Enfin, le lendemain nous arrivions à une hôtellerie hollandaise qui n’était qu’à quelque distance d’Albany. Au moment d’entrer dans la seconde ville de la colonie, il fallait reprendre haleine et jeter un coup d’œil sur sa toilette. Dirck, Jason et moi, nous avions pris pour le voyage des bonnets de fourrure, Dirck et moi en peau de martre, et Jason, plus modeste, en peau de renard ; une houppe élégante retombait par derrière.

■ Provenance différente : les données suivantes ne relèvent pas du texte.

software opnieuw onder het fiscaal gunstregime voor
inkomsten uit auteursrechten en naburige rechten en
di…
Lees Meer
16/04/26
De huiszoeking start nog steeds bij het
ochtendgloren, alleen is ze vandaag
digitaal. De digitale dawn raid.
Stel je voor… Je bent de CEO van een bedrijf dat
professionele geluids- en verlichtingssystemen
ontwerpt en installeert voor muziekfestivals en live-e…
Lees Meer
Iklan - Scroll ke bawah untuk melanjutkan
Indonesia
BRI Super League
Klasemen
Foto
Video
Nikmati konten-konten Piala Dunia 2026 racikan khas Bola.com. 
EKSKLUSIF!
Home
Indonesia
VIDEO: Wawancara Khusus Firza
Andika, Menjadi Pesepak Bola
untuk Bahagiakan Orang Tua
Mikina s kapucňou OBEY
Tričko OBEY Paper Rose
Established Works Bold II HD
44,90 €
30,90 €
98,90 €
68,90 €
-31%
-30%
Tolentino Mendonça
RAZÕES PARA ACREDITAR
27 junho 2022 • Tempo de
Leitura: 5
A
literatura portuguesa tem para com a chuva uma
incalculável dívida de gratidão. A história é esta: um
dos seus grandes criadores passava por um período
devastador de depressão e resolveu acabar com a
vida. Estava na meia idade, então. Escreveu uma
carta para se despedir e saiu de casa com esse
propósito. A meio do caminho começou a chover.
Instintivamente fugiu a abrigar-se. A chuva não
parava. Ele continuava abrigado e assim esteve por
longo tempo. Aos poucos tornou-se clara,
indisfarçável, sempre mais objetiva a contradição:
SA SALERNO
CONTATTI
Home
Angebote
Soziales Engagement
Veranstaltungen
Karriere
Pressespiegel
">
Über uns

Cette coiffure allait admirablement à la noble et belle figure de Dirck, et, si j’en devais croire ma mère, qui était toujours prête à admirer son cher fils, elle ne m’allait pas non plus trop mal. Quant à M. Worden, il avait cru devoir conserver son chapeau ordinaire, par respect pour son état.

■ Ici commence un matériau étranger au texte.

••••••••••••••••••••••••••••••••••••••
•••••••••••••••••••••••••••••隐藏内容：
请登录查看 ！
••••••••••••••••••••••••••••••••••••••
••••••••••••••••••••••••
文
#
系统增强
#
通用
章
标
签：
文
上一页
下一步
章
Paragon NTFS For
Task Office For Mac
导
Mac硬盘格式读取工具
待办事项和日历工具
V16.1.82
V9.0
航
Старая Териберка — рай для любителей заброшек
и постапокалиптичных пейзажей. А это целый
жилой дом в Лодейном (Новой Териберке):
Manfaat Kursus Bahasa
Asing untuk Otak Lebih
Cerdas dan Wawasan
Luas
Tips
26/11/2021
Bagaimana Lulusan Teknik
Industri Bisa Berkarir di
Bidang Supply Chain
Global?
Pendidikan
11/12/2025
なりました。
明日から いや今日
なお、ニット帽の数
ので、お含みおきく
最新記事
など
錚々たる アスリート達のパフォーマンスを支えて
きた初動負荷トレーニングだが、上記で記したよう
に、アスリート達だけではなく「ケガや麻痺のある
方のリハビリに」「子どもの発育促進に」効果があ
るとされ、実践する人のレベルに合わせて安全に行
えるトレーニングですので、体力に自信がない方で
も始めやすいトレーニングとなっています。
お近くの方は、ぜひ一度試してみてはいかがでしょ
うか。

Nous avions tous des redingotes doublées de fourrures, et après une sérieuse consultation je décidai, ainsi que Dirck, qu’il était de meilleur genre de faire notre entrée dans la ville en costume de voyageurs que de changer de toilette. Jason ne fut pas du même avis ; il crut qu’en pareil cas on devait mettre ce qu’on avait de plus beau, et je fus tout surpris de le voir paraître au déjeuner en culotte noire, avec des bas de laine chinés, de grandes boucles d’argent à ses souliers, et un habit que je savais qu’il gardait religieusement pour les jours de fête ; cet habit était couleur vert-pomme, et n’était guère en rapport avec la saison ; mais Jason n’était pas très-fort sur les usages, surtout en matière de goût. Heureusement le temps était assez doux ; et quelques rayons d’un soleil bienfaisant, dirigés sur l’habit vert-pomme, empêchèrent le sang de Jason de se glacer complètement dans ses veines. Quant à M. Worden, il n’avait gardé de toutes ses fourrures qu’un manchon et une cravate, et il portait un manteau de drap noir.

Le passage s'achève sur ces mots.